[Rows from a dataset]
====
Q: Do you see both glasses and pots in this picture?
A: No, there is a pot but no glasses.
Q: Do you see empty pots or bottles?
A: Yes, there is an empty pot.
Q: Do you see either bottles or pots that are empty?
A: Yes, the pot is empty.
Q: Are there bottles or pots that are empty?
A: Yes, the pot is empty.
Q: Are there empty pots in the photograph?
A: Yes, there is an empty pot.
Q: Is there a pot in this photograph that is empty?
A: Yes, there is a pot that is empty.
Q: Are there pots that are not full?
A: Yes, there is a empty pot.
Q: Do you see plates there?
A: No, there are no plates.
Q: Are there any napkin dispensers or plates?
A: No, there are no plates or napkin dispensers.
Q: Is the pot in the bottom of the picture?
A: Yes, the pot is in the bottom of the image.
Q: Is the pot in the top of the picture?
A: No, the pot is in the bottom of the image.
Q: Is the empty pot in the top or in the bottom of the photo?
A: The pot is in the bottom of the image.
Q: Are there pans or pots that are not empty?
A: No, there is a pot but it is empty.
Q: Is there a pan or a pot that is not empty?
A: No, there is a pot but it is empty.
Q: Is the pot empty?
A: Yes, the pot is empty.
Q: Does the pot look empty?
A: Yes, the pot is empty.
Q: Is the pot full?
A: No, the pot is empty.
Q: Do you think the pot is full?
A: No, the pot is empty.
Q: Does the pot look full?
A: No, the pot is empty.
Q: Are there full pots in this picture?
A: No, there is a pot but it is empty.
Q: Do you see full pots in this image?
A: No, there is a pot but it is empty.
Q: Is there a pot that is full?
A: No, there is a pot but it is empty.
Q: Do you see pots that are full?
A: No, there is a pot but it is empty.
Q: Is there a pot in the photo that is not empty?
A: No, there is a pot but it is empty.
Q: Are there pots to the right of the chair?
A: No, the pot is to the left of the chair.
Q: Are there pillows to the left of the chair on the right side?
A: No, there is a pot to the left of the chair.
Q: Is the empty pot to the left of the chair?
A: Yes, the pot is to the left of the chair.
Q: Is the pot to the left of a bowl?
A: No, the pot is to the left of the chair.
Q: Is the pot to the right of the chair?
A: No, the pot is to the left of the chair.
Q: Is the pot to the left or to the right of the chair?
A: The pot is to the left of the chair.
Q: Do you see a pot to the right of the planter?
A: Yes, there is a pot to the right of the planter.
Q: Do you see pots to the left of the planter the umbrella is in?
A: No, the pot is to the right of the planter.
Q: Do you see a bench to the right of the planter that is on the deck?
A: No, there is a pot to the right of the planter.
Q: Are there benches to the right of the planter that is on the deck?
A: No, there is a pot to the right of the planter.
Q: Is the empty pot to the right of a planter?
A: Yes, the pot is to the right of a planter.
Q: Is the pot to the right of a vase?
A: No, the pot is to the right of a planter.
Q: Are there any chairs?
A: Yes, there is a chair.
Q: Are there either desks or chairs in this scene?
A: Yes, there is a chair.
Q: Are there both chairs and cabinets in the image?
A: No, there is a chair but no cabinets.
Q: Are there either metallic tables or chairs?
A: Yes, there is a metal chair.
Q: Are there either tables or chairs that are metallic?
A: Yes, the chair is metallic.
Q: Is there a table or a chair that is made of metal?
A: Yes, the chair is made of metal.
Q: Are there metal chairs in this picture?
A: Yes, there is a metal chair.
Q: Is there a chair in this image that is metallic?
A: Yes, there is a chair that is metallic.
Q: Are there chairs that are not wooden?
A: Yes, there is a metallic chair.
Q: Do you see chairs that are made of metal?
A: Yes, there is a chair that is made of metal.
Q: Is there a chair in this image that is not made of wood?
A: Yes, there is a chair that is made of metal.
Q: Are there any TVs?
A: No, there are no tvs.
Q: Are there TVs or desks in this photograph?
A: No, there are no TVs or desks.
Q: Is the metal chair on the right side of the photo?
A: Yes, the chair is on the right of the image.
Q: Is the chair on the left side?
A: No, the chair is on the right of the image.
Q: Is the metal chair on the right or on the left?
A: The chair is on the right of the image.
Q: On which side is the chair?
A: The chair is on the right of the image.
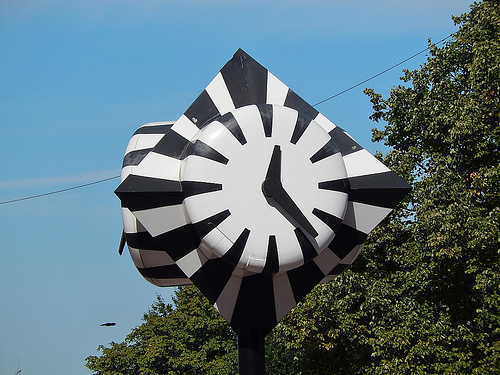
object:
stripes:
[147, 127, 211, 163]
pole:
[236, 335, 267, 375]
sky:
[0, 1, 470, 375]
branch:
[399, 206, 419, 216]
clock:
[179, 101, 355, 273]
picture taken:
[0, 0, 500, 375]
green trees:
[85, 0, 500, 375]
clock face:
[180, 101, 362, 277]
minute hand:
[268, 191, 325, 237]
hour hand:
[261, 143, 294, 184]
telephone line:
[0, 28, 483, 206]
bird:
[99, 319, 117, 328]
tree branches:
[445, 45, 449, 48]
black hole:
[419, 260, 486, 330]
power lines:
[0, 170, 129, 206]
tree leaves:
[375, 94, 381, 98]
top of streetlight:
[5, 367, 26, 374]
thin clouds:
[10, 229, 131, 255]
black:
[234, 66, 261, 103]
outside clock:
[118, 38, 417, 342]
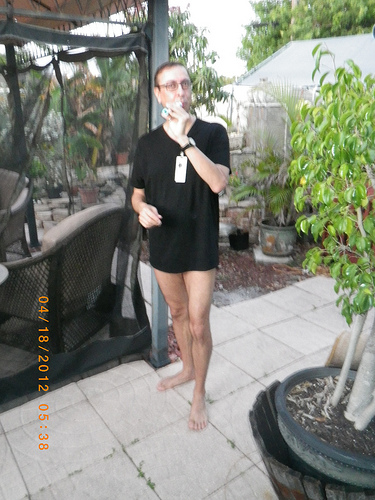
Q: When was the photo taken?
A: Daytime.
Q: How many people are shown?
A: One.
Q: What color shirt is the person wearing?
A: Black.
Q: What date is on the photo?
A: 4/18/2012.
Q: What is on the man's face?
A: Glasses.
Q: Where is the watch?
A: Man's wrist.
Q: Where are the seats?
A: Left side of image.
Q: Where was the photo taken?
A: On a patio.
====
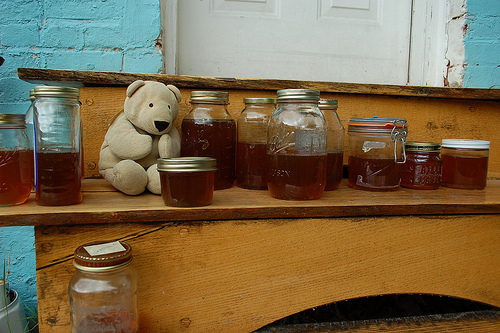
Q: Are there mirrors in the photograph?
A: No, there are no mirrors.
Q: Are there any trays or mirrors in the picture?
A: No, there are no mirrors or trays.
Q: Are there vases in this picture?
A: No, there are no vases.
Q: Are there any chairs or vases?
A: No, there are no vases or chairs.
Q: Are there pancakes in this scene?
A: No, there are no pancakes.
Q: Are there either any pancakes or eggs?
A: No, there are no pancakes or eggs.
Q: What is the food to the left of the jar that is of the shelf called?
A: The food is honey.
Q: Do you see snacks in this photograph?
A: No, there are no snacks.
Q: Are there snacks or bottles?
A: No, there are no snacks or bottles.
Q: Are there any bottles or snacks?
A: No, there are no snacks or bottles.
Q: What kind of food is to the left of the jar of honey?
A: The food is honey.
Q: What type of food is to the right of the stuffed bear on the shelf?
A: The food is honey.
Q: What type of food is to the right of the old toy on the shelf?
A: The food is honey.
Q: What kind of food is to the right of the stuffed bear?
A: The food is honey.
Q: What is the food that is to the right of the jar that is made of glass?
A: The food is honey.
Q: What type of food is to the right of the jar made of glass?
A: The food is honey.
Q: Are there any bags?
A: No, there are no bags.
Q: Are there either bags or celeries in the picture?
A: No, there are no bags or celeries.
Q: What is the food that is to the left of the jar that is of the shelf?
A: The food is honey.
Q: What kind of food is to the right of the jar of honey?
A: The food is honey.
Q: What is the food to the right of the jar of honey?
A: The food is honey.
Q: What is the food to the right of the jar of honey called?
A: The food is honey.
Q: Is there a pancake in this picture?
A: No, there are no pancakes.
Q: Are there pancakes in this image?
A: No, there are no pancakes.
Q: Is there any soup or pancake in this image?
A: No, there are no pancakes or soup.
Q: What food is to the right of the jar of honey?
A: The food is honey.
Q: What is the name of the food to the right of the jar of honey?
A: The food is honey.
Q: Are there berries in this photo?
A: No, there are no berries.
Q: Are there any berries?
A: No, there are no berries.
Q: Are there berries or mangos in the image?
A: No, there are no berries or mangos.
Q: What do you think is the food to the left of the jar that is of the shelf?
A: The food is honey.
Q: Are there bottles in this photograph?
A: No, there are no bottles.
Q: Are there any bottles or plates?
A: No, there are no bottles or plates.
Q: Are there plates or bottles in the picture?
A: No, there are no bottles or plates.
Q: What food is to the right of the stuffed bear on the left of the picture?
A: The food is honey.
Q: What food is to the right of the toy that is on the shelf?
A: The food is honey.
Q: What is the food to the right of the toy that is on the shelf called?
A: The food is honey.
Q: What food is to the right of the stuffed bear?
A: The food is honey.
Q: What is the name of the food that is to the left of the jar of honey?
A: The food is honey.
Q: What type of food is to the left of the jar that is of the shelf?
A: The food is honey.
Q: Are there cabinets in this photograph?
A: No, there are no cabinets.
====
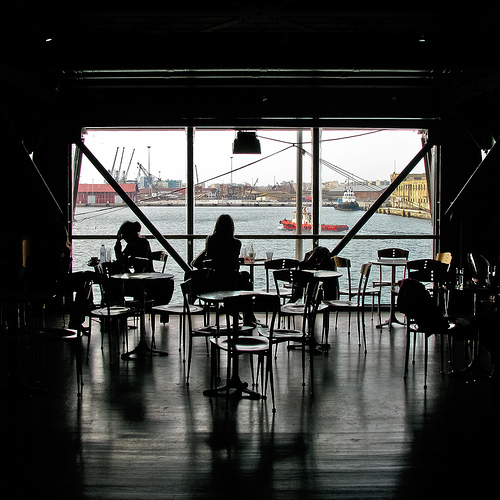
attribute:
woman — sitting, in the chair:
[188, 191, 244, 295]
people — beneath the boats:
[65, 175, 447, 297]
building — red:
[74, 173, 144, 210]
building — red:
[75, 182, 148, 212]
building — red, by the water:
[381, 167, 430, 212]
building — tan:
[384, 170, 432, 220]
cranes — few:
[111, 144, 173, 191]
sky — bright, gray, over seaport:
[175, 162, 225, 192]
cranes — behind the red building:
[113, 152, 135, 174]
====
→ REQUIRED TASK:
Put the entries from the line containing "Q: Do you see both" through the line containing "A: No, there are no plates." into a Markdown table with the columns Row and Line. Number each line in Row, give its text in Line, and leave out any blank lines.

→ COMPLETE OUTPUT:
| Row | Line |
|---|---|
| 1 | Q: Do you see both glasses and pots in this picture? |
| 2 | A: No, there is a pot but no glasses. |
| 3 | Q: Do you see empty pots or bottles? |
| 4 | A: Yes, there is an empty pot. |
| 5 | Q: Do you see either bottles or pots that are empty? |
| 6 | A: Yes, the pot is empty. |
| 7 | Q: Are there bottles or pots that are empty? |
| 8 | A: Yes, the pot is empty. |
| 9 | Q: Are there empty pots in the photograph? |
| 10 | A: Yes, there is an empty pot. |
| 11 | Q: Is there a pot in this photograph that is empty? |
| 12 | A: Yes, there is a pot that is empty. |
| 13 | Q: Are there pots that are not full? |
| 14 | A: Yes, there is a empty pot. |
| 15 | Q: Do you see plates there? |
| 16 | A: No, there are no plates. |